The Algorithmic Impulse: Witness Simon Ingram’s machine make a painting based on brainwaves

By MiNDFOOD

Simon Ingram Monadic Device 2018; Sydney Contemporary, 2018. Photo: Jacquie Manning
Simon Ingram Monadic Device 2018; Sydney Contemporary, 2018. Photo: Jacquie Manning
From 21 November, the work of Auckland artist Simon Ingram can be viewed in an exhibition at City Gallery Wellington Te Whare Toi.

The Algorithmic Impulse is set to survey Ingram’s work since 1996, unveil new pieces, and demonstrate his painting machine in action. The show will even see the creation of new works – people will have the opportunity to make new paintings using  Monadic Device, where participants wear an EEG headset and Ingram’s robot paints in response to electrical activity in the brain.

On the show’s opening weekend, Ingram will don the EEG headset to create new paintings using  Monadic Device, and works will accumulate over the course of the exhibition as others have the chance to wear the headset.

We spoke to Ingram about how he came to paint using a machine and what we can expect from the exhibition. You can learn more about Ingram’s show in the December issue of MiNDFOOD.

How long have you been making paintings by mechanical and electronic means, and what made you want to start painting this way?

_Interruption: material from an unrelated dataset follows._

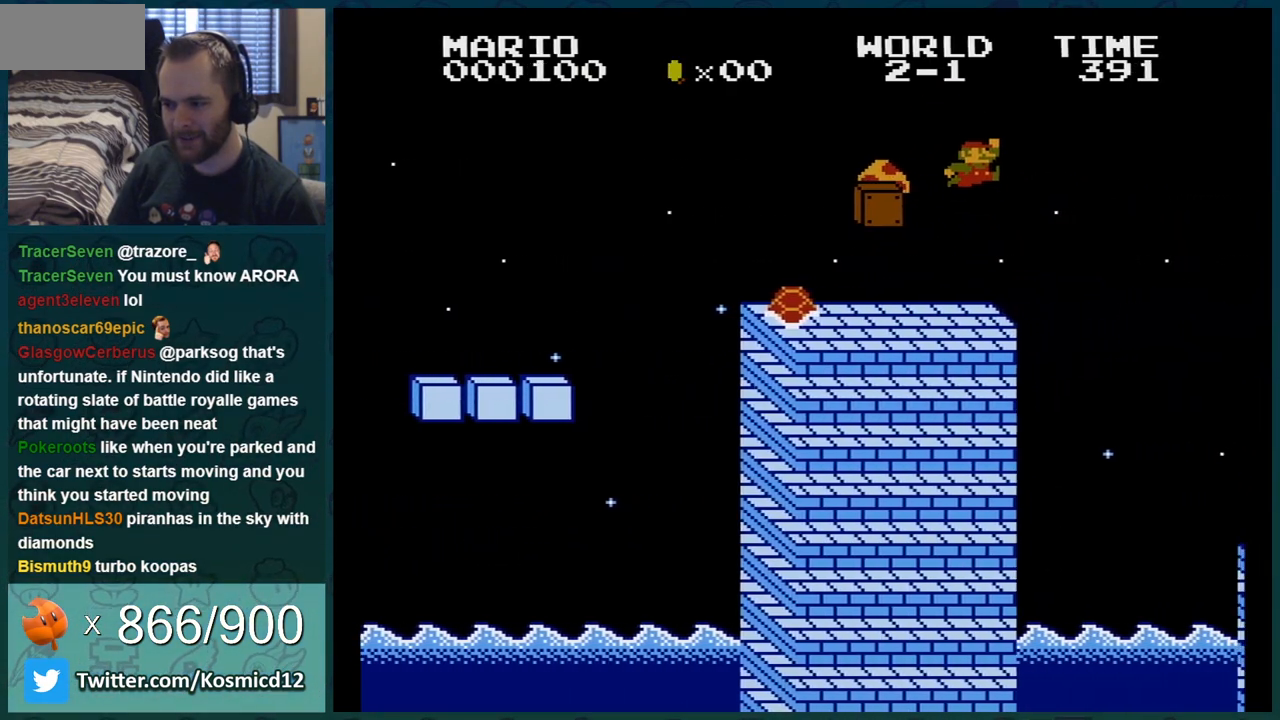
{"buttons": ["B", "DPAD_RIGHT"], "events": [[334, "DPAD_LEFT", "up"], [401, "A", "up"], [401, "DPAD_RIGHT", "down"]]}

In 2004, though the idea is there in ‘Spirit Level Painting’ (1995), a yellow monochrome with a spirit level. Since art school painting is a domain of experimentation for me. The way painting reflects the context in which it’s made, in the way it’s made, in what it connects to, how traces of the body and hand show themselves, make it a special kind of knowledge, abstract and embodied at the same time. What happens when painting-based gesture is there, rendered in thick and/or thin oil paint with hog hair brush, but the body and hand are completely absent? 

What is the usual process for creating your machines and developing the software?

It’s a painting-based Ship of Theseus – one device, all components replaced. Initially, Lego robotics were grafted onto laser cut plastics and aluminium. This was then exchanged, with the help of Kamahi Electronics, for milled aluminium components and specialist electronics. With Robert Spite, I upgraded the electronics and motors driving the brush, now the machine is faster. Software developed with Will Smart, a T square fractal and a Random Walk, is traded for code that with custom-built antennae, captures electromagnetic energy as painting. Working with the Department of Computer Science at The University of Auckland, I developed software to interpret bitmap images into an array of lines based on the Cossard stenographic alphabet. Next, John-Paul Pochin and I returned the machine to the expressive mode of the Random Walks, but as an outcome of the electrical activity of a user’s brain.

Simon Ingram Stonewall Alp Cliff 2020

How would you describe what visitors can expect from The Algorithmic Impulse at City Gallery Wellington?

The exhibition shows work that leads to and follows from Monadic Device, an open cube framework with the machine, a computer and an EEG headset interpreting electrical activity in a user’s brain as painting.

The exhibition overview says you will be unveiling Terrestrial Assemblages’ ‘environmental models’ – what are these and what is Terrestrial Assemblages?

These will be in the third room and under the auspices of Terrestrial Assemblages. This is an art-science group I’ve started to create awareness of and sensitivity to natural systems. Thinking about John Conway’s Game of Life, after conversations with Gwen Grelet of Manaaki Whenua and Shane Ward of Action Ecology, John-Paul Pochin and I have developed a series of computer models employing regenerative agriculture approaches in a rule-based ecosystem. These show, in a gamified form, the plant root mycorrhizal fungi exchange of liquid carbon for minerals. Alongside these models is a clear acrylic cube containing a custom hyperspectral camera developed with Robert Spite observing light outside the visible spectrum to observe organic material over the duration of the exhibition as it decays.